Keywords

1 Introduction

As impact damages are unavoidable in different applications, so it becomes inevitable and essential to the study of after impact analysis for the safety of structures. Following literature summary shows the after-impact studies performed on different composites. Majority of authors have focused their studies on the compression after impact (CAI) for different configuration of materials. The structural load bearing capacity is severaly reduced due to the micro-cracks induced during the low velocity impacts, resulting in catrascopic failure. Hence it is most essential to understand the post impact behaviors before installing a new material into a structure. Researchers have explored the change in materials behaviour after impact as a function of material type, loading nature, time etc.

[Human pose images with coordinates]
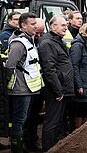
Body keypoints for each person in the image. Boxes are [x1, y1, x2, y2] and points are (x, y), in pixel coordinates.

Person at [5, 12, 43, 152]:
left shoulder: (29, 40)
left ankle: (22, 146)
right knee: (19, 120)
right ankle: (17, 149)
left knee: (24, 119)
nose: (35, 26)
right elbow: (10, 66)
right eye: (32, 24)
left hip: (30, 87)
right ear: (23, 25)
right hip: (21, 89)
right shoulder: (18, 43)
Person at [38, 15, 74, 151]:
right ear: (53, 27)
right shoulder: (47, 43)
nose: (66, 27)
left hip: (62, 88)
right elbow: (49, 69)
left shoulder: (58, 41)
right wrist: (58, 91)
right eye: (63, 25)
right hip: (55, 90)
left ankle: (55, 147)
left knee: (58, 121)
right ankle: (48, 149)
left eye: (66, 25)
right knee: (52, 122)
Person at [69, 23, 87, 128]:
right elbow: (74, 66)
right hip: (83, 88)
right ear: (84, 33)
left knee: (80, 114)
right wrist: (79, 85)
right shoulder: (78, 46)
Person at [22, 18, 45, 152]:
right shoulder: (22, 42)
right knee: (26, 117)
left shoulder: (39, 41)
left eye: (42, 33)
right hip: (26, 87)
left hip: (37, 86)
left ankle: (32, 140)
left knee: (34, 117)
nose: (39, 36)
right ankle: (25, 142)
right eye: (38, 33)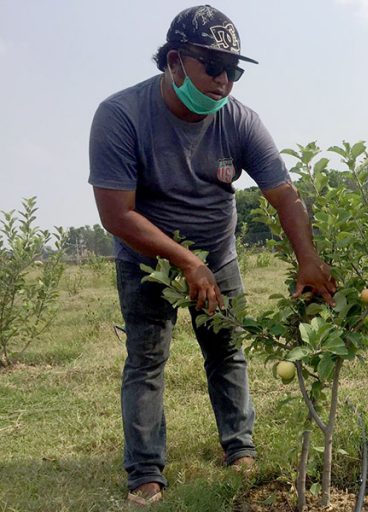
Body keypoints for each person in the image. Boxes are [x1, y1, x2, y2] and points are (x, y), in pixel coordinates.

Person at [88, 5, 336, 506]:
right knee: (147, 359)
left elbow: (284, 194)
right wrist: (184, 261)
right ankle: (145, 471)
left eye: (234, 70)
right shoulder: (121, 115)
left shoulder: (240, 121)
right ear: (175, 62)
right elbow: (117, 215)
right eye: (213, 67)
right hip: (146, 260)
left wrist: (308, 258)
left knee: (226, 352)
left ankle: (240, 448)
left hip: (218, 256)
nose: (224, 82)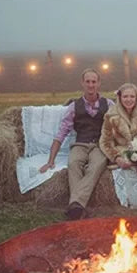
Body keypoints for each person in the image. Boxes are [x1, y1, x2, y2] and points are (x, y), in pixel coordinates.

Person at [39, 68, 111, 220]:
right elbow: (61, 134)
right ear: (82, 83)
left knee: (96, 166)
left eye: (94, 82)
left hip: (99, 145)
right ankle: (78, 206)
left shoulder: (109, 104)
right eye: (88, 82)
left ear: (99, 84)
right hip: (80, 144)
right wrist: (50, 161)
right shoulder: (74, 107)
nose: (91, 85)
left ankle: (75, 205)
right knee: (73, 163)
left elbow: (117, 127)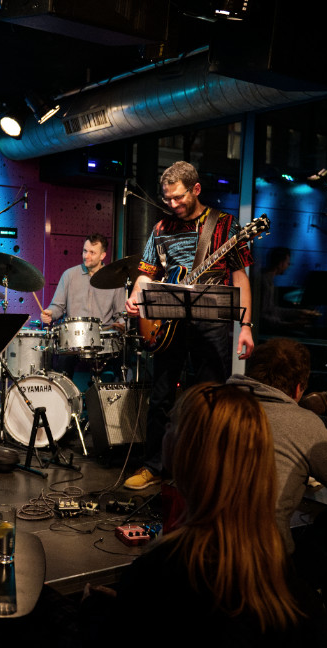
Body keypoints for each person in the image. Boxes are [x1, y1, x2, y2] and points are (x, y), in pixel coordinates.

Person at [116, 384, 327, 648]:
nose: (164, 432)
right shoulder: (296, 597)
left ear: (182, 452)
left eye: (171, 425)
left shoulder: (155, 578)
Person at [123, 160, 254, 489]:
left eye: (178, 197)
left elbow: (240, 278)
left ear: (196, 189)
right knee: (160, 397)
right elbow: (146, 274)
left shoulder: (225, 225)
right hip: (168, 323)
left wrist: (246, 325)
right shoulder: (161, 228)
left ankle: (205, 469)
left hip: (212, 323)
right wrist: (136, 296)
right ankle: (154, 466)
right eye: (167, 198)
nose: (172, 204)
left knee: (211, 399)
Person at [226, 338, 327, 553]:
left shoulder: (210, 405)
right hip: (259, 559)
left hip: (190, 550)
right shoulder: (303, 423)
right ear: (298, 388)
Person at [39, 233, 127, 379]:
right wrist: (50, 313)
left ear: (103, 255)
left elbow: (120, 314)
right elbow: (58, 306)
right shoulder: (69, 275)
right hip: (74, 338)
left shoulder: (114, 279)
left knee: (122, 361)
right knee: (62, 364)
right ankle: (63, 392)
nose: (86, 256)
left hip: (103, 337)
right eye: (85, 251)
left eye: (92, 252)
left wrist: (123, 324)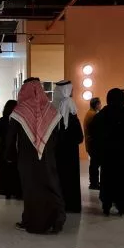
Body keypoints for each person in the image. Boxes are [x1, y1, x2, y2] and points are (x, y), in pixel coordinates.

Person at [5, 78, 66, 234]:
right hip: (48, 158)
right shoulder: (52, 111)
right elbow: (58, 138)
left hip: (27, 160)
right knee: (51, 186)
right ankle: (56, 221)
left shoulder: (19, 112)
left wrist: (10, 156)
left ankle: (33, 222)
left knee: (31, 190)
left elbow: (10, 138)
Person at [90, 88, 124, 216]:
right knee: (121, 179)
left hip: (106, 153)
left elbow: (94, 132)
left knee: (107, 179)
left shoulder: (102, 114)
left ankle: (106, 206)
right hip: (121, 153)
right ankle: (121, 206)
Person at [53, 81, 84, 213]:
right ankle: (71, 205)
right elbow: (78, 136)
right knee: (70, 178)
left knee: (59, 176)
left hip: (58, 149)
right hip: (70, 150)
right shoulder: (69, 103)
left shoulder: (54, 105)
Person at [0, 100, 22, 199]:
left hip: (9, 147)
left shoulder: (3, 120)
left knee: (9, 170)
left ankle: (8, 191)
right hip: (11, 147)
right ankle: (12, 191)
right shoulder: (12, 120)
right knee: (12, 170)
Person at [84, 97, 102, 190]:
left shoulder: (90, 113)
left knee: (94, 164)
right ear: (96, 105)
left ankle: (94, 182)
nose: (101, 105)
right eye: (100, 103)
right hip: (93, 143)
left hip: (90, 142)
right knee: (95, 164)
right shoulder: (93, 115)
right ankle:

• _Task requirements_:
1) Reproduce the passage of the impact-analysis introduction from "As impact damages" up to and including "nature, time etc.".
2) Answer these questions using the impact-analysis introduction.
(a) On what have the majority of authors focused their studies?
(b) What does the introduction say must be understood before a new material is installed into a structure?
(c) As a function of what have researchers explored the change in material behavior after impact?

• _Solutions to the exercise_:
1)
As impact damages are unavoidable in different applications, so it becomes inevitable and essential to the study of after impact analysis for the safety of structures. Following literature summary shows the after-impact studies performed on different composites. Majority of authors have focused their studies on the compression after impact (CAI) for different configuration of materials. The structural load bearing capacity is severaly reduced due to the micro-cracks induced during the low velocity impacts, resulting in catrascopic failure. Hence it is most essential to understand the post impact behaviors before installing a new material into a structure. Researchers have explored the change in materials behaviour after impact as a function of material type, loading nature, time etc.

2)
(a) Compression after impact (CAI) for different configurations of materials.
(b) The post-impact behaviors.
(c) Material type, loading nature, time, and so on.